(Input material)

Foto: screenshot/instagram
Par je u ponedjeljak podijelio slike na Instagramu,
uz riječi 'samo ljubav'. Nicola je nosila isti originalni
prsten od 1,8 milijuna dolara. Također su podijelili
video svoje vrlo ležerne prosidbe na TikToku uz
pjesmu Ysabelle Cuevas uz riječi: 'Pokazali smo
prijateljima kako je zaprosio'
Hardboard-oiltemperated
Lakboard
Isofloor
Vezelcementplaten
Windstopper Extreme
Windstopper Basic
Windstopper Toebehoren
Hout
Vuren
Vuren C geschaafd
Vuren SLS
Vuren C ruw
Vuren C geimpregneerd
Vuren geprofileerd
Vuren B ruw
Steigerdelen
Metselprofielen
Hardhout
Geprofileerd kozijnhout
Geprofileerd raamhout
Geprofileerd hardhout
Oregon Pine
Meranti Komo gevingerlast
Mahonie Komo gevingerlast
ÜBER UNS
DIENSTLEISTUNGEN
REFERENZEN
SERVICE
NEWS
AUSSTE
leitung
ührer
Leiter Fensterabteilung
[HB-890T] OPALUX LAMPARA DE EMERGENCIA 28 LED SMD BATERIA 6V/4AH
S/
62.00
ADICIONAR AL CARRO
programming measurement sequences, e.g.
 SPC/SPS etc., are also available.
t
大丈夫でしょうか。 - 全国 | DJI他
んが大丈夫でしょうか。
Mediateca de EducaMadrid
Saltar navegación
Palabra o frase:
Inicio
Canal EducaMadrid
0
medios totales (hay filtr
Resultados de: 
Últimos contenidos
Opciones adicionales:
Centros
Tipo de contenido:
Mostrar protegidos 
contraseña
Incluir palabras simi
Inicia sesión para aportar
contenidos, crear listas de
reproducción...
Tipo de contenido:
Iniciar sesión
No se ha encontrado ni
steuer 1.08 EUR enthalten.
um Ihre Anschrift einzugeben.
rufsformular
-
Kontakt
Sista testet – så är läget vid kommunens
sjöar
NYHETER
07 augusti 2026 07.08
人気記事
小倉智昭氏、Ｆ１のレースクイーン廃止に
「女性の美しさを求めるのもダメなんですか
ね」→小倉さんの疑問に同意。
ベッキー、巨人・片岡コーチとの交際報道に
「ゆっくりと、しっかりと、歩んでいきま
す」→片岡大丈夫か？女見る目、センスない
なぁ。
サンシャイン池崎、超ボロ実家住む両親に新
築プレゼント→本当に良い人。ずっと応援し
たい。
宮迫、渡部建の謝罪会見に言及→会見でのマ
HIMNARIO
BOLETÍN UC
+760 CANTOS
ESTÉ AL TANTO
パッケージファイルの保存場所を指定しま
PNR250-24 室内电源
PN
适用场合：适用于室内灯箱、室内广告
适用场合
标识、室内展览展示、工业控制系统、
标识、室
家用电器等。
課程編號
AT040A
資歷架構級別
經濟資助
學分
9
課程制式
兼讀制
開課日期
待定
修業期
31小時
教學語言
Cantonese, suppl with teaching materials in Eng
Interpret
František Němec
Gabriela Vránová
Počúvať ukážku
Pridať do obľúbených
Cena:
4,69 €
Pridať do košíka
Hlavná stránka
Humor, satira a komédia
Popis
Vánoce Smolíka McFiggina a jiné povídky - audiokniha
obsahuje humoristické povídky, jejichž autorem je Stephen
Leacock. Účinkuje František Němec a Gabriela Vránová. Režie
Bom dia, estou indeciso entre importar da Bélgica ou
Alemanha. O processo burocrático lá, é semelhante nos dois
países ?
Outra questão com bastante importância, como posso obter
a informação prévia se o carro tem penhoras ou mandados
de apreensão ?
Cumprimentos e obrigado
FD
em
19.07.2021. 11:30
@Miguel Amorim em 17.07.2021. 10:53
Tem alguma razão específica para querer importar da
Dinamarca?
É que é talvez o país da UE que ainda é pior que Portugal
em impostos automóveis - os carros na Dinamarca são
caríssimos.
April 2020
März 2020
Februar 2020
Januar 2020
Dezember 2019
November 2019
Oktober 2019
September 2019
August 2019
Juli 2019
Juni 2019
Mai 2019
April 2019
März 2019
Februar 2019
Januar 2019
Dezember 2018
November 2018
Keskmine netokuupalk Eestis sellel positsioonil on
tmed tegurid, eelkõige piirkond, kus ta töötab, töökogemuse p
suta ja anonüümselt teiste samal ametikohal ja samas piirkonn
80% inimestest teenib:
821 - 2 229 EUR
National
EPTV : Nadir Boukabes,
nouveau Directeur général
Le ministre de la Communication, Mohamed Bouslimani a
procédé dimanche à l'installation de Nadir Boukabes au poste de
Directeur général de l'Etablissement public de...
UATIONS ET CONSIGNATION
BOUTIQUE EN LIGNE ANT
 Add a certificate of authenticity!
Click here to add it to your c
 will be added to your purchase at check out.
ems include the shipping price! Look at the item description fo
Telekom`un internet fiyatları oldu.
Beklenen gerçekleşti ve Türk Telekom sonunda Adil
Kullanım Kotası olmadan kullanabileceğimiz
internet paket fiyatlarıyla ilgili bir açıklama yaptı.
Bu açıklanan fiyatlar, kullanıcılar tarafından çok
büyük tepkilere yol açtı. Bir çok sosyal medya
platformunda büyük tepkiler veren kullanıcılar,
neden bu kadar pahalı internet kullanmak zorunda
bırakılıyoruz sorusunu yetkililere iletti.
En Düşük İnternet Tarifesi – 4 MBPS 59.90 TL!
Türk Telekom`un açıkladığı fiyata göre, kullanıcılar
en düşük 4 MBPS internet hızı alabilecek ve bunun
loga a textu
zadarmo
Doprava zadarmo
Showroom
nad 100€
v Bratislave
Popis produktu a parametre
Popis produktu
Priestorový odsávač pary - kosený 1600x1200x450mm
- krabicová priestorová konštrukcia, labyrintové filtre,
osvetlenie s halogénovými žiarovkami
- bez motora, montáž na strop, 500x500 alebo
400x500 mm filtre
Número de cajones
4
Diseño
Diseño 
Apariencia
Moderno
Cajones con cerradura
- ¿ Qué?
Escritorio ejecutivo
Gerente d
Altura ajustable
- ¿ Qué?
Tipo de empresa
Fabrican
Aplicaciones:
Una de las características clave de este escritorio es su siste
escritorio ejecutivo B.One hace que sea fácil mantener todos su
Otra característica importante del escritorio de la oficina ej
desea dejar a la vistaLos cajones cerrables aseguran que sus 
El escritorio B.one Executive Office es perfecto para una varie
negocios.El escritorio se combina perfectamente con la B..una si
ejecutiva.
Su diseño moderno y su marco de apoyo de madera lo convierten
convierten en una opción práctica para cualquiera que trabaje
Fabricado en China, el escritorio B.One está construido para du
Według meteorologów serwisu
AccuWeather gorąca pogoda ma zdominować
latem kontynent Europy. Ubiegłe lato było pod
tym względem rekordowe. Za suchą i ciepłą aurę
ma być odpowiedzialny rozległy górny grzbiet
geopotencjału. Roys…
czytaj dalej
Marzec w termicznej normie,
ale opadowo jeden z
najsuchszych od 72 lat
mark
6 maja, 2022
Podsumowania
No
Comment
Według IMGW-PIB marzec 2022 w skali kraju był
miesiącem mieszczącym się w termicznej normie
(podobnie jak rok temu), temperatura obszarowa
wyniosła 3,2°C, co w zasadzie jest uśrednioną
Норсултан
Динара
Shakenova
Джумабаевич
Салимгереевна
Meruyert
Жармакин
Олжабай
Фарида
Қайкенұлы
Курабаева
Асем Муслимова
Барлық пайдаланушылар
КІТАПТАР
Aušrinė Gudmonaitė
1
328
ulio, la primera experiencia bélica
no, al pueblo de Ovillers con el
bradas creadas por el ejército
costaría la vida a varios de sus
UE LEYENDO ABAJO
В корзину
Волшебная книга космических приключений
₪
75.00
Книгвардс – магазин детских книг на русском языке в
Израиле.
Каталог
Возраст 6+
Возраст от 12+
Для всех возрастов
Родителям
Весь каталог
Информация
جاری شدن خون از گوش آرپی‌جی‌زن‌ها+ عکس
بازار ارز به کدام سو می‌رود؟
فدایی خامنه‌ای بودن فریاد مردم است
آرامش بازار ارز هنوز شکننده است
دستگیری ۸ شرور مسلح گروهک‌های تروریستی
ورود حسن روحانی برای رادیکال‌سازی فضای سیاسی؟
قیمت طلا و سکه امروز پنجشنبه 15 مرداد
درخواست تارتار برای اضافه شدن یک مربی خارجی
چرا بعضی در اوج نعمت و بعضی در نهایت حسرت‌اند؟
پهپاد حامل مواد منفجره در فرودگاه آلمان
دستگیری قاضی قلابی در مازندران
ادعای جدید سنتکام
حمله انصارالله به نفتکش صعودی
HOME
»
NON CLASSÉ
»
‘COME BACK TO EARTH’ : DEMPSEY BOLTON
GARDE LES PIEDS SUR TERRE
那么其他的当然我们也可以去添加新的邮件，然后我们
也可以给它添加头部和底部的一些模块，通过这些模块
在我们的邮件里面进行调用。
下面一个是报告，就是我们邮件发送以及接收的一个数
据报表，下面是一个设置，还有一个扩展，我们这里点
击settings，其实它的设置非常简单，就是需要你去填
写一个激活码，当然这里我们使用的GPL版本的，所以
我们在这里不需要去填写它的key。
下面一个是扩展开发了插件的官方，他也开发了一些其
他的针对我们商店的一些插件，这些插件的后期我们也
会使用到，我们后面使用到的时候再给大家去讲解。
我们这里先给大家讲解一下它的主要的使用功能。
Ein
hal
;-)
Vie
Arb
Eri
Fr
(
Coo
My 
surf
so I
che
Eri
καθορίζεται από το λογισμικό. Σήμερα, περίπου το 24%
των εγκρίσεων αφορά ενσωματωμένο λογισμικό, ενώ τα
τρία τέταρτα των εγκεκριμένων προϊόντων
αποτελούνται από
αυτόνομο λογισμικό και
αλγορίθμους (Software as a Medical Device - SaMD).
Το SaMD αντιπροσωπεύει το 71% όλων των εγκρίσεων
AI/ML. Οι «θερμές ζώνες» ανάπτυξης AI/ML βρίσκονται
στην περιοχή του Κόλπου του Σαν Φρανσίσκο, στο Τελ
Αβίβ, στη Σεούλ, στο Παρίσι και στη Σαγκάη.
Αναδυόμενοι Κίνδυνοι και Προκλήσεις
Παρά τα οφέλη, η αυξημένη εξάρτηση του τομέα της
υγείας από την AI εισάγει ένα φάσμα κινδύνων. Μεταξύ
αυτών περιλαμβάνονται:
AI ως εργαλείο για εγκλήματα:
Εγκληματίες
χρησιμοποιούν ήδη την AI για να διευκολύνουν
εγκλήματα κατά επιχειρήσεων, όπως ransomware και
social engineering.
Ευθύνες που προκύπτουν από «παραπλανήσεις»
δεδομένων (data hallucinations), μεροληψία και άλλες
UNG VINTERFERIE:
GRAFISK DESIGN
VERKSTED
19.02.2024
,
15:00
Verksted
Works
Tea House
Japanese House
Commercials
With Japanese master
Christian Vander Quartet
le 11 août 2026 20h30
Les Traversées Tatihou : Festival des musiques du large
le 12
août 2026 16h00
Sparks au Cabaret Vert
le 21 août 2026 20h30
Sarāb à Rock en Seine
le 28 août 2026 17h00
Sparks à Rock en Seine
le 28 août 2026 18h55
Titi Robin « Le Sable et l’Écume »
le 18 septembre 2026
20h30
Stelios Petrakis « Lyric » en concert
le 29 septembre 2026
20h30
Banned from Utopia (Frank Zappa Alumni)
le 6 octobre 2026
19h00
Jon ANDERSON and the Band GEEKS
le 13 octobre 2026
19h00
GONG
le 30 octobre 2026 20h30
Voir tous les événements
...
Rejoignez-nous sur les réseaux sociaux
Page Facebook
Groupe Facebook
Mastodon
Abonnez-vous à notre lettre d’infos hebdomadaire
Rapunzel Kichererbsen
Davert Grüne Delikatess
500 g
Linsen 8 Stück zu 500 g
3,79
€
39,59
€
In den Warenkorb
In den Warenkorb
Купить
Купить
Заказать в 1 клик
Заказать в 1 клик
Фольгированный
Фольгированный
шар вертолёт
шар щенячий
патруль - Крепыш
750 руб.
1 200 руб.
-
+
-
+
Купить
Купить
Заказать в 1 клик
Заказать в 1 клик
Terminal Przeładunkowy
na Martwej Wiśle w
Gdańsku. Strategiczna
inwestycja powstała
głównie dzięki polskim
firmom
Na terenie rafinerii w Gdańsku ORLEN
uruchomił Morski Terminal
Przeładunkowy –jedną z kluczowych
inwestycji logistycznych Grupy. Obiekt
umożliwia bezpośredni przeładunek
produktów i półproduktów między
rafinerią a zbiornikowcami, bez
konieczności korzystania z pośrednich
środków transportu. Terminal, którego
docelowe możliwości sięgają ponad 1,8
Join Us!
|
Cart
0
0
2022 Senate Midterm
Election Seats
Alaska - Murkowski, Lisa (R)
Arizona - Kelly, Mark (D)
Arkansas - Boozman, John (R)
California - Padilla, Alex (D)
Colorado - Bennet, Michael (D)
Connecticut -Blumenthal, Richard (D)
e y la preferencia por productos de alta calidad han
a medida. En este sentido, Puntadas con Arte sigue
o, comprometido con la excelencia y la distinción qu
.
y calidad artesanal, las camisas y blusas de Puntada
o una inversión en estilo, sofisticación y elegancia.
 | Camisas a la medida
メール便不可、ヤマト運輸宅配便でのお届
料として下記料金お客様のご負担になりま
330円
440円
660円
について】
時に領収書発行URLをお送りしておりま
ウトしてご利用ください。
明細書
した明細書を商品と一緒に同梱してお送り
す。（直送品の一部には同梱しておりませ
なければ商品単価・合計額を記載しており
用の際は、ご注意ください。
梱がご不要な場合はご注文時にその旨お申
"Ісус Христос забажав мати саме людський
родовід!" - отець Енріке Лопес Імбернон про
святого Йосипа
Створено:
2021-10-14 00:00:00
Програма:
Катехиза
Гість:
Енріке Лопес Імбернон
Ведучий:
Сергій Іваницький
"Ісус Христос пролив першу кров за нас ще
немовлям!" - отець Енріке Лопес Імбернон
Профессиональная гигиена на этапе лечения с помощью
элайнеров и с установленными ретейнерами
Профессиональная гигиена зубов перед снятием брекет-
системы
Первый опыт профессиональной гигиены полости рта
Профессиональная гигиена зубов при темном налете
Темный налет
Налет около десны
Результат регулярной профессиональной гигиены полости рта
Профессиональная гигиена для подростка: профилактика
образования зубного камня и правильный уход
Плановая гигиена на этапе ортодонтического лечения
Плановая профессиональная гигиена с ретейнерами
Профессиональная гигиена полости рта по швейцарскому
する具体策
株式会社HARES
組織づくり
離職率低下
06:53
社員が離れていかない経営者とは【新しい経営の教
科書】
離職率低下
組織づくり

(End Input material)

* What you are asked to do:
Report every line of the records that contains the string "septembre", matching case exactly.

* Completed task:
le 18 septembre 2026
le 29 septembre 2026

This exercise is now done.